Spot ETH and Bitcoin ETFs Post Multi‑Day Inflows as Rate‑Cut Hopes Lift Prices

Spot ETH ETFs inflows and Bitcoin ETF buying have resumed, driven by Fed rate-cut hopes — institutional demand boosts prices but volatility risk remains.

Spot bitcoin (BTC) and spot ether (ETH) ETFs in the U.S. have posted renewed buying interest, with ETF flows and asset prices lifting late-week. On Thursday, U.S. spot Bitcoin ETFs added $552.78 million, marking a fourth consecutive day of inflows — the longest streak since Aug. 28.

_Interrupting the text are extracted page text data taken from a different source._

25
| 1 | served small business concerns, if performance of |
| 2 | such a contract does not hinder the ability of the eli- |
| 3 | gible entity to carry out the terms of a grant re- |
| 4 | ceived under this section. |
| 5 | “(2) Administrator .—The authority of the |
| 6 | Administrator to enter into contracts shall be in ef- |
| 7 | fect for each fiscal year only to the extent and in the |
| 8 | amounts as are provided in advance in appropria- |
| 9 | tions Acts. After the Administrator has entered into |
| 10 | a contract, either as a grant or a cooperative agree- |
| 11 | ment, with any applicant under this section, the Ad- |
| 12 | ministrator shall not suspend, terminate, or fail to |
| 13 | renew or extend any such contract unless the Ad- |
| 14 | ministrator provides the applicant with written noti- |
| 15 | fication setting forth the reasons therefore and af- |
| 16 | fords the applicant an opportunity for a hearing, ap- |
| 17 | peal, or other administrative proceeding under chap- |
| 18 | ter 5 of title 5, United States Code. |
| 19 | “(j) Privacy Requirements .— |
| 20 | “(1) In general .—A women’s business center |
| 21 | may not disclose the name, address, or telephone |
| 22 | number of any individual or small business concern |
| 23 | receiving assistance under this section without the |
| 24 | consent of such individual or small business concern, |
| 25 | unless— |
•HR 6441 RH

That inflow run arrives after Wednesday’s notable $757.14 million net intake, the biggest single-day ETF inflow since July 16. Over the same period, spot Ether ETFs reversed a string of outflows: Thursday was the third straight day of inflows after six consecutive days that saw more than $1 billion withdrawn.

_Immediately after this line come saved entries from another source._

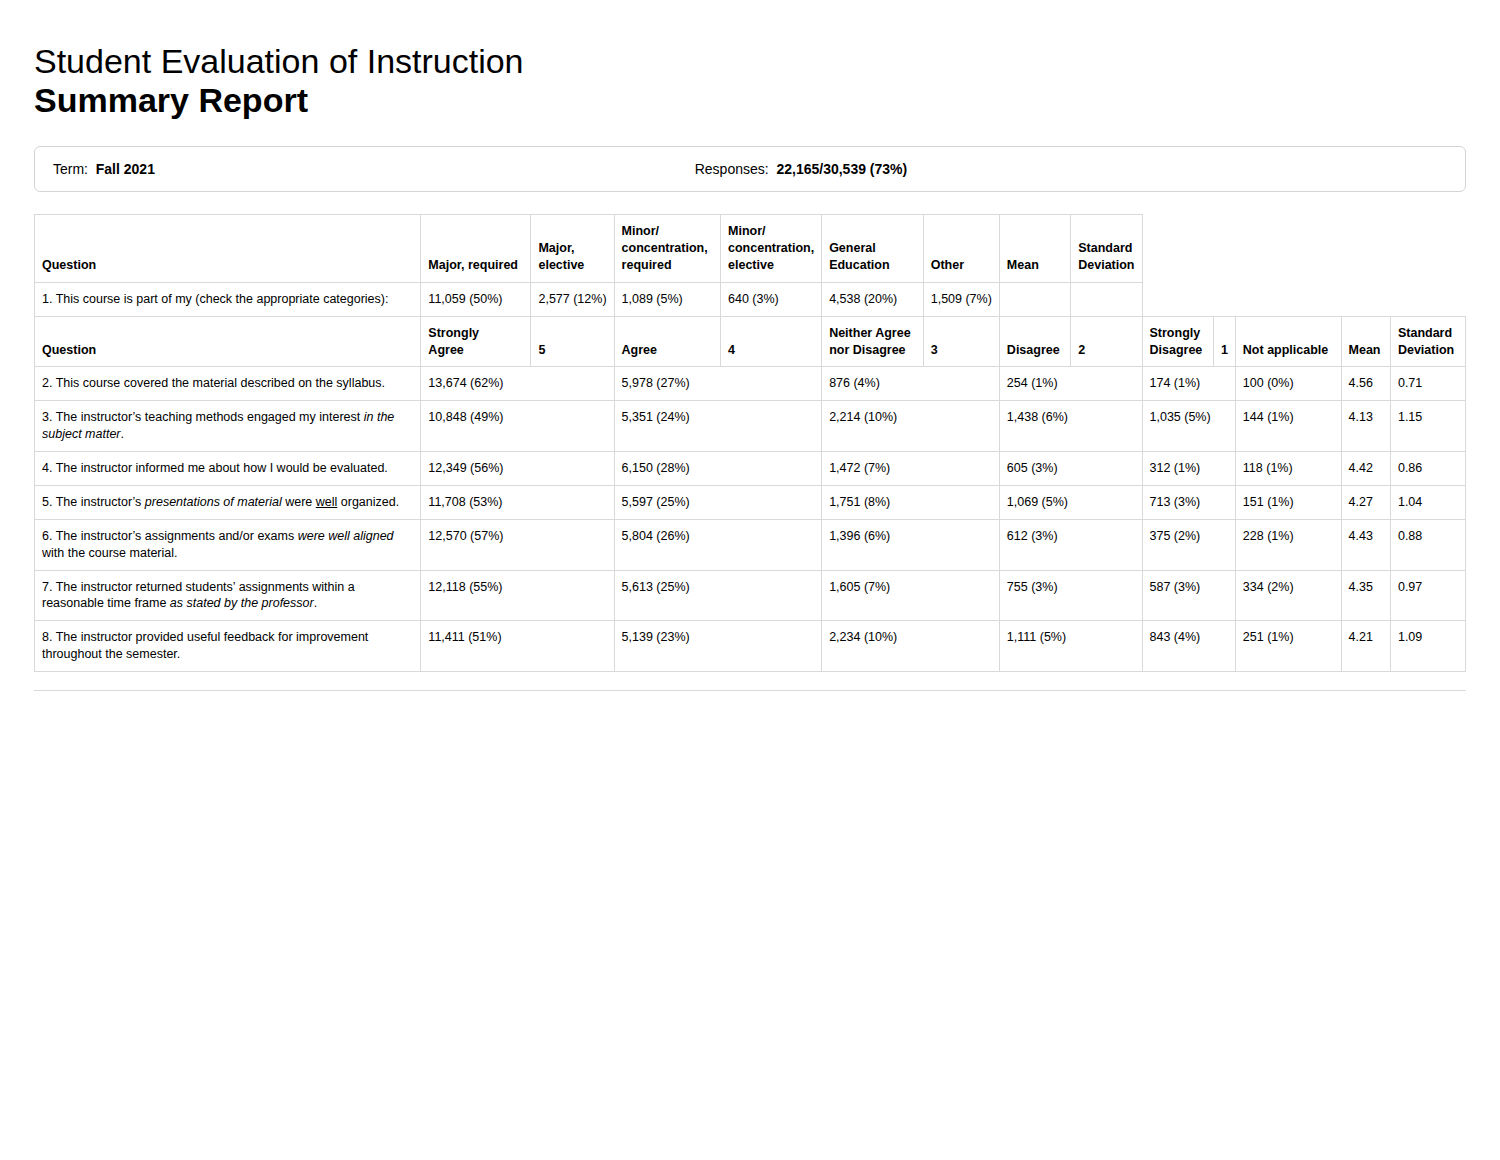Student Evaluation of InstructionSummary Report
Term: Fall 2021
Responses: 22,165/30,539 (73%)
Student Evaluation of Instruction Summary Report, Fall 2021
| Question | Major, required | Major, elective | Minor/ concentration, required | Minor/ concentration, elective | General Education | Other | Mean | Standard Deviation |
| --- | --- | --- | --- | --- | --- | --- | --- | --- |
| 1. This course is part of my (check the appropriate categories): | 11,059 (50%) | 2,577 (12%) | 1,089 (5%) | 640 (3%) | 4,538 (20%) | 1,509 (7%) | | |
| Question | Strongly Agree | 5 | Agree | 4 | Neither Agree nor Disagree | 3 | Disagree | 2 | Strongly Disagree | 1 | Not applicable | Mean | Standard Deviation |
| 2. This course covered the material described on the syllabus. | 13,674 (62%) | 5,978 (27%) | 876 (4%) | 254 (1%) | 174 (1%) | 100 (0%) | 4.56 | 0.71 |
| 3. The instructor’s teaching methods engaged my interest in the subject matter . | 10,848 (49%) | 5,351 (24%) | 2,214 (10%) | 1,438 (6%) | 1,035 (5%) | 144 (1%) | 4.13 | 1.15 |
| 4. The instructor informed me about how I would be evaluated. | 12,349 (56%) | 6,150 (28%) | 1,472 (7%) | 605 (3%) | 312 (1%) | 118 (1%) | 4.42 | 0.86 |
| 5. The instructor’s presentations of material were well organized. | 11,708 (53%) | 5,597 (25%) | 1,751 (8%) | 1,069 (5%) | 713 (3%) | 151 (1%) | 4.27 | 1.04 |
| 6. The instructor’s assignments and/or exams were well aligned with the course material. | 12,570 (57%) | 5,804 (26%) | 1,396 (6%) | 612 (3%) | 375 (2%) | 228 (1%) | 4.43 | 0.88 |
| 7. The instructor returned students’ assignments within a reasonable time frame as stated by the professor . | 12,118 (55%) | 5,613 (25%) | 1,605 (7%) | 755 (3%) | 587 (3%) | 334 (2%) | 4.35 | 0.97 |
| 8. The instructor provided useful feedback for improvement throughout the semester. | 11,411 (51%) | 5,139 (23%) | 2,234 (10%) | 1,111 (5%) | 843 (4%) | 251 (1%) | 4.21 | 1.09 |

The flow momentum tracked gains in the underlying tokens: Bitcoin climbed roughly 3.2% over three days to hover just above $115,000, while Ether rose about 5% to retake the $4,500 level. Traders attributed the uptick to growing expectations that the U.S. Federal Reserve may cut rates at its Sept. 17 meeting — a prospect that typically boosts risk assets.

The inflow streak is notable in historical context: it’s the longest run since Aug. 28 and matches the joint-longest stretch recorded around Aug. 14, when bitcoin briefly exceeded $123,000. Data trackers also flagged Wednesday’s $757.14 million intake as the biggest one-day ETF inflow since mid-July, underscoring renewed institutional momentum.

Why this matters: ETF flows are a visible gauge of institutional demand and liquidity. A multi-day inflow streak can reinforce price momentum as fund managers buy more spot exposure, while a reversal (like the prior ETH outflows) can accelerate selling pressure. For Ether, the shift back to inflows signals renewed institutional interest after a brief retreat.

Looking ahead, market participants will watch whether flows sustain once Fed decisions crystallize. Persistent inflows could deepen liquidity and support higher prices, while a reversal would likely intensify selling pressure. For investors, the key signals are continued net inflows, spot market depth, and macro updates — all of which can change quickly and affect short-term risk-reward.

Risk note: ETF flows and macro-driven rallies can be volatile and swift to reverse. Investors should be mindful that rate-cut expectations and market sentiment can change quickly, amplifying both upside and downside moves.